I also happen to know there are of lot of old military vehicles in Chernobyl near the church. 

So when my guide offered to take my to Chernobyl Church on Sunday morning for a traditional Russian Orthadox ceremony, I couldn’t refuse. 

The Church is beautiful. Lovingly maintained by the Chernobyl workers:






I was surprised to learn it is actually 270 years old. Chernobyl is an old place. Just the power plant is new. 





We enter the church, which is full of men in military uniforms, singing sombre sounding hymns in Ukrainian. 

As beautiful as the service is, when the serious prayer began a small group of us managed to slip off into the grounds. 

Tables still set from May Day celebrations, at least a seat for every one in Chernobyl! 






No matter where you go in Chernobyl, there is always some reminder of it’s recent past. 





I spot a tall chimney poking up from the adjacent park and go to investigate what it’s attached to…





It’s a snorkel! They’ve given this tank the ability to drive through a river! 

There are radiation warning signs everywhere. 
Some thourough testing with a Geiger counter reveals they’re mainly for decoration:
























































I notice there is some arena seating: 





Which leads to an anonymous (if you cant read Cyrillic) building. 





This is an urbex site, and I’m an urbexer, so it’s be rude not to have a mooch










I realise that I’ve been gone a while, and that people are now pouring of the church. 

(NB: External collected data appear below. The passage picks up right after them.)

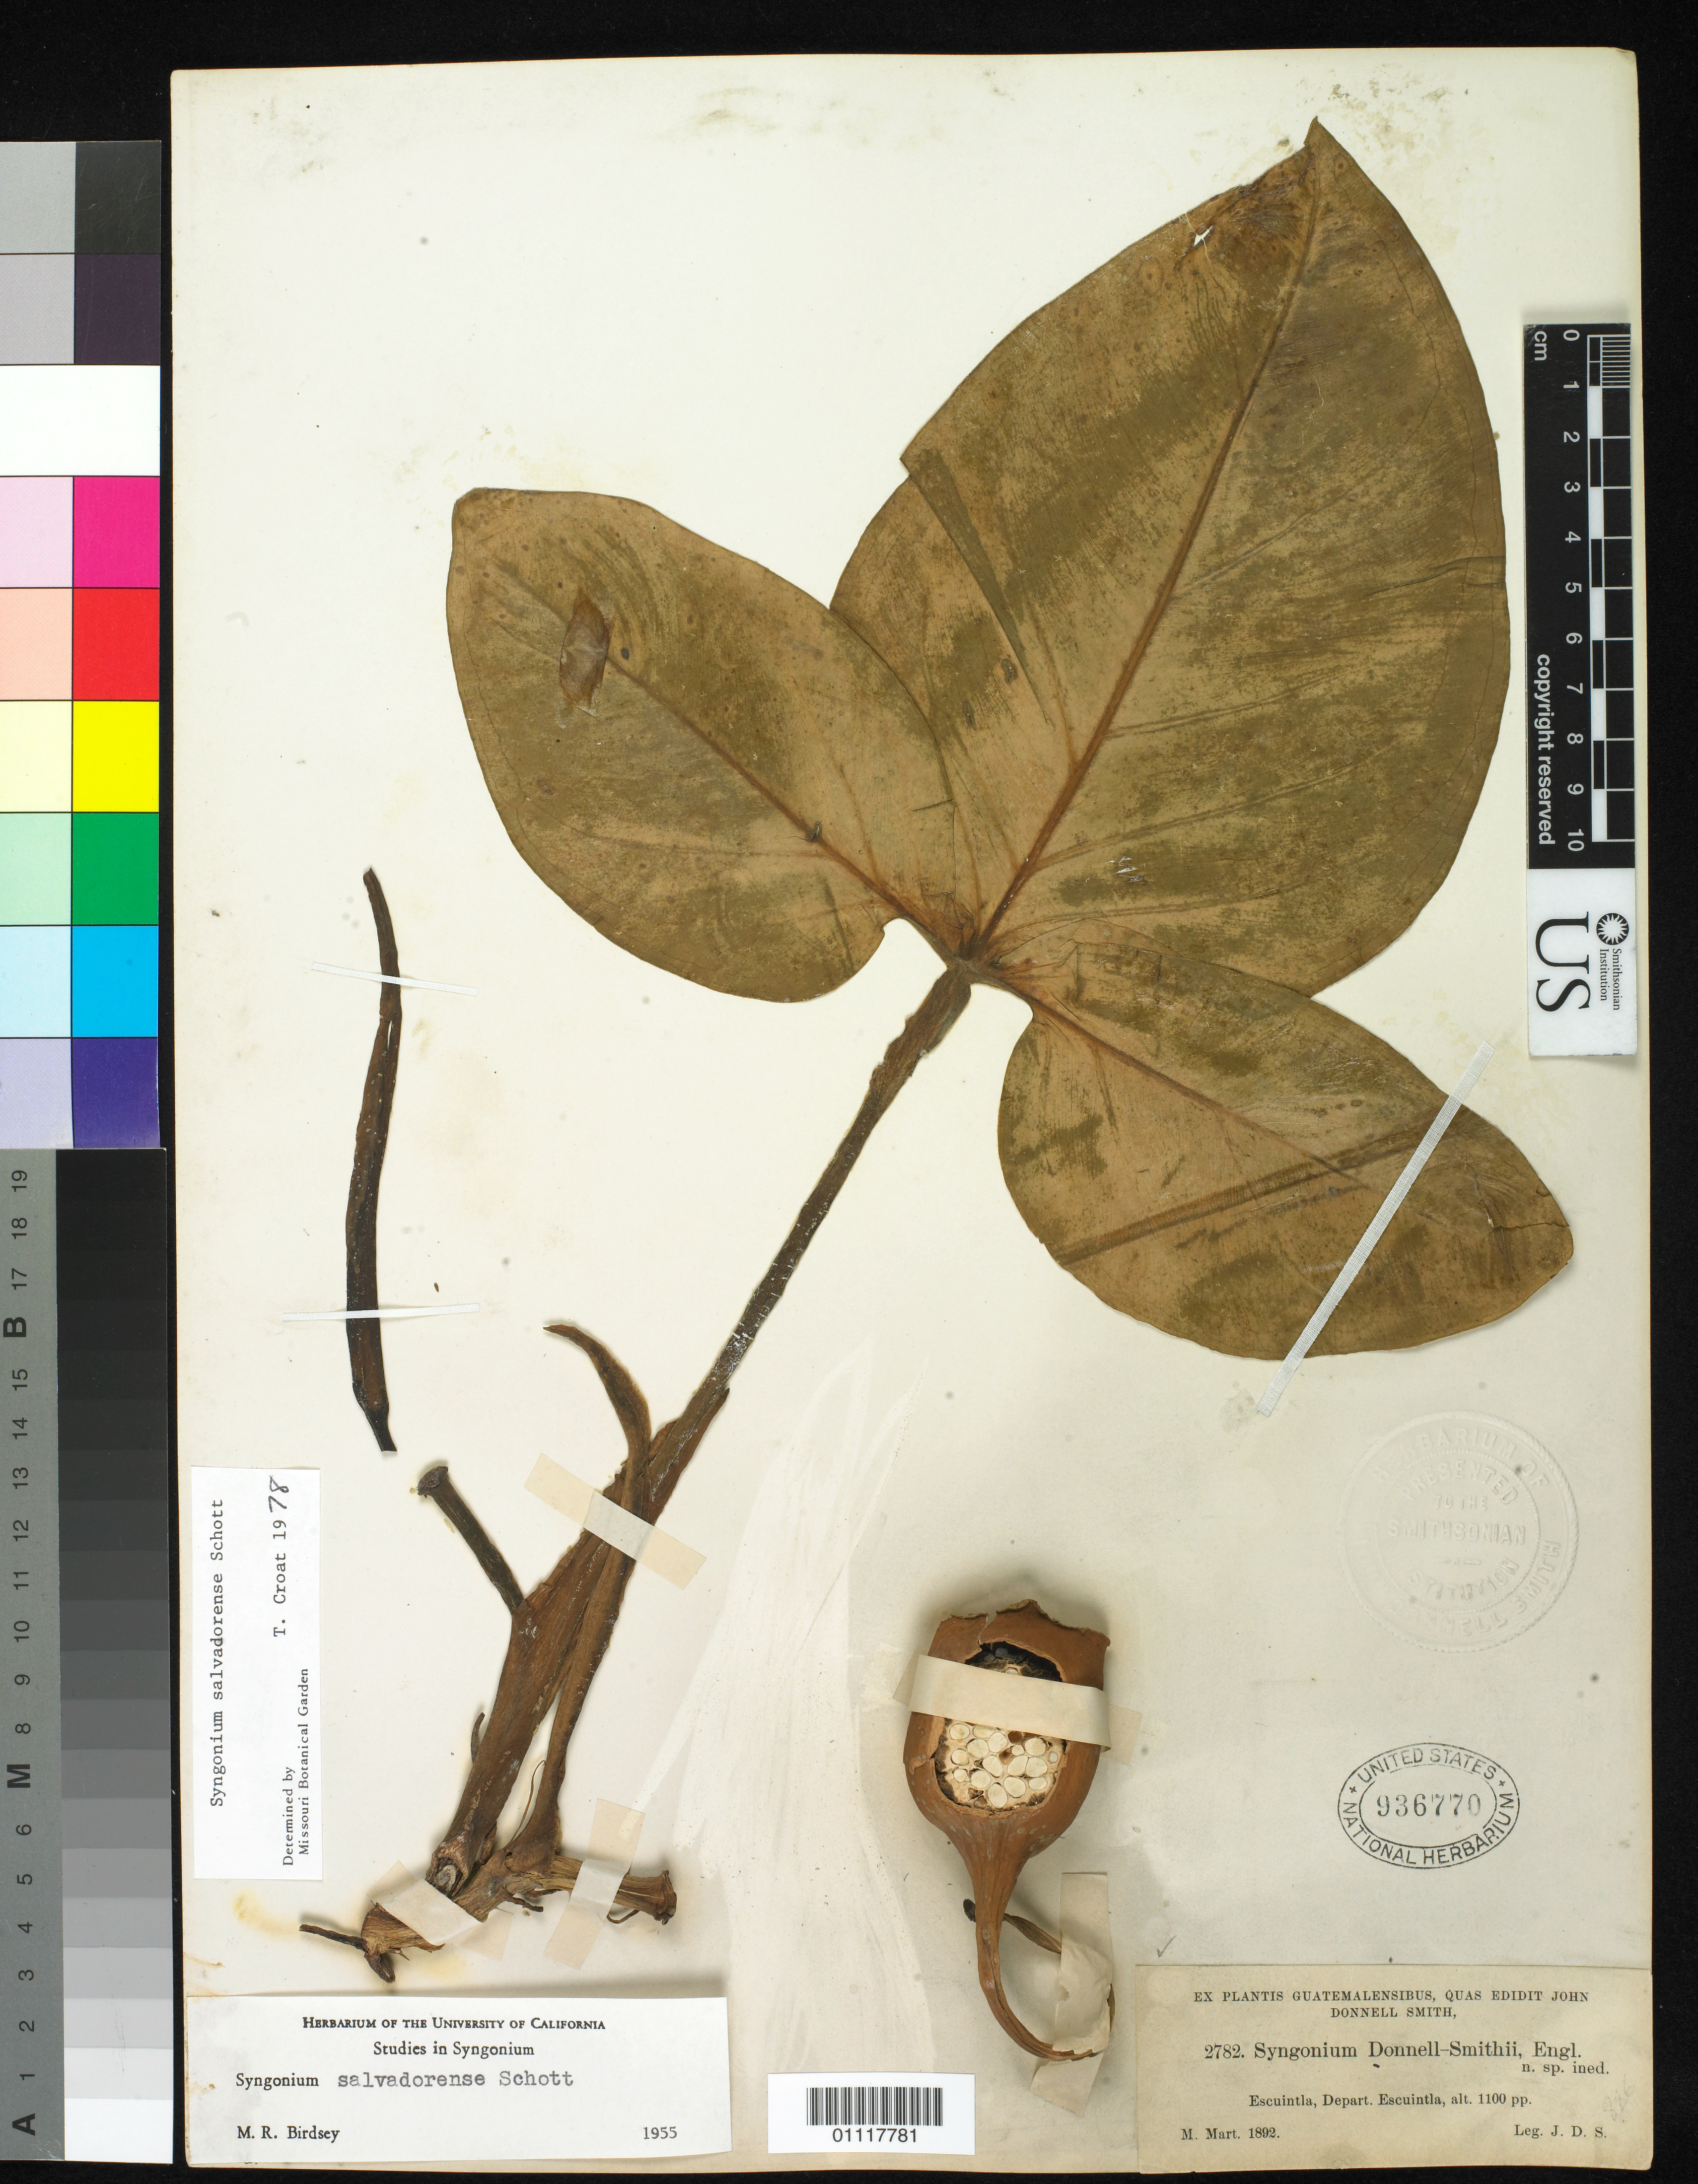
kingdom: Plantae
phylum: Tracheophyta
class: Liliopsida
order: Alismatales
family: Araceae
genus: Syngonium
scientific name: Syngonium donnell-smithii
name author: Engl.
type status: Isolectotype; Syntype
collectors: J. Donnell Smith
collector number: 2782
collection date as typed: Mar 1892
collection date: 1892-03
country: Guatemala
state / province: Escuintla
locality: Escuintla.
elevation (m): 335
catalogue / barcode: US 936770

Now’s a good time to go and thank my guide for the service... and head back into the city of Pripyat:


----------



## tommo (Jun 30, 2011)

found that church on google earth and thought wow, some great colours there buddy and i took it this was more a museam of tanks, guess not


----------



## UrbanX (Jun 30, 2011)

Cheers! It's more of a monument, than a museum! 
They were from combat use as opposed to liquidation use.


----------



## krela (Jun 30, 2011)

I don't think we're going to see too many of these vehicles disappear in the next week and re-appear on ebay/petrolhead forums...


----------



## night crawler (Jun 30, 2011)

Dam good stuff that though I'm not sure I'd want to drive the tank through a river.


----------



## Derelict-UK (Jun 30, 2011)

Excellent, I love the hand painted radioactive signs too


----------



## Em_Ux (Jul 1, 2011)

That church is stunning!

Have never seen a tank with a snorkel. The hand painted signs are nice too


----------



## Locksley (Jul 1, 2011)

lol, every one of those vehicles is amphibious, not just the first!  And I really, really, re-heally want a BRDM-2 (the one in the second to last pic) 

if anyone's interested:

The tank with the snorkel is (i think) a T-72
The other tracked APC is some sort of BMP
The 8 wheeled beast is a BTR-80 (the tear drop shaped hatch on the back covers a water jet propulsion system)
The 4 wheeled vehicle is a BRDM-2


----------



## King Al (Jul 1, 2011)

More great pics and finds UrbanX! Seriously cool 

Thanks for the vehicle identification Locksley


----------



## klempner69 (Jul 1, 2011)

That first church pic is stunning..such clarity...swine!!


----------